The Friends of Eddie Coyle (Peter Yates, 1973): 3.5/5
A fine crime drama set in Boston that has a mature and complicated heist tale at its core, transcending the era. Sporting one of the most appropriate yet ironic titles around. Because with friends like these, who needs enemies?

Hour of the Wolf (Ingmar Bergman, 1968): 2.5/5
Poe by way of Lynch by way of Bergman. Its carefully built dread and oddball imagery feel like skin and viscera in search of a skeleton, a spine, anything to hold on to. I do admire though how committed it is to making no sense whatsoever.

Logan Lucky (Steven Soderbergh, 2017): 4/5
Incredibly simple, yet highly entertaining comedic crime caper that doesn't have a mean bone in its soul, with characters you want to hug and invite to dinner.

rewatched Ordet (Carl Theodor Dreyer, 1955): 4.5/5 
Or, GOD IS NOT DEAD 3
Favorite line:
Morten: “Go to hell!”
Peter: “No, I won’t block your entrance.”

Game Night (John Francis Daley, Jonathan M. Goldstein, 2018): 3.5/5
A refreshing studio comedy. Slickly directed, edited and penned, with a ridiculously charismatic ensemble cast, and a narrative that while going somewhat needlessly extra at the very end, keeps everything hugely engaging throughout the whole film.

River's Edge (Tim Hunter, 1986): 3/5
Harmony Korine's Blue Velvet. Also, Crispin Glover sports a mullet here.

rewatched Diary of a Country Priest (Robert Bresson,1951): 5/5
I dare say that Claude Laydu as the Priest of Ambricourt is as sublime as Renée Jeanne Falconetti's Joan of Arc. Favorite moment is when M. Cure finally smiles, on the back of a bike going really fast, a performative turning point that's small but explosive. And then he realizes God wanted him to experience that rush before he dies so he knows what he's leaving. "Just enough for my sacrifice to be total."

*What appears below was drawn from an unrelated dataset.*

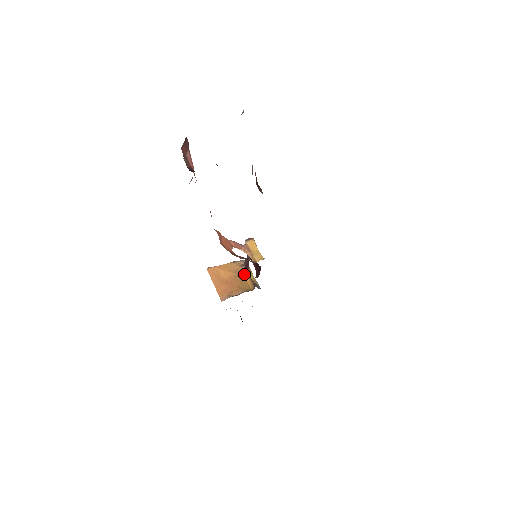
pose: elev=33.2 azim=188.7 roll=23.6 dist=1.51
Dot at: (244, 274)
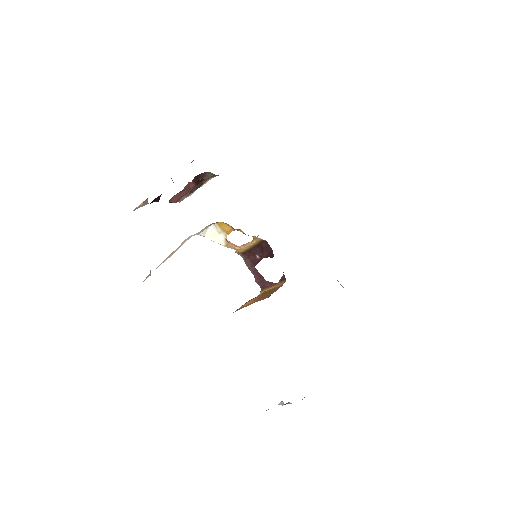
Dot at: (266, 291)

Unsane (Steven Soderbergh, 2018): 2.5/5
An aggressive assault on one's limbic system. Honestly, this is the most annoyed/repulsed I've felt during a film since Mother, but like way worse because it's about pathetic sadboi beta male entitlement fantasies/nice guy culture. Claire Foy and Jay Pharoah are great though. iPhone cinematography is slick, never bothersome. Watch out for Matt Damon and Juno Temple's waist-length corn rows.

Suspiria (Dario Argento, 1977): 2/5
Gaudy delirium where plot is incidental. Looking forward to seeing the remake nonetheless. Hoping for another Goblin score. 

Double Lover (Francois Ozon, 2017): 3/5
Come for the eros...stay for the pegging!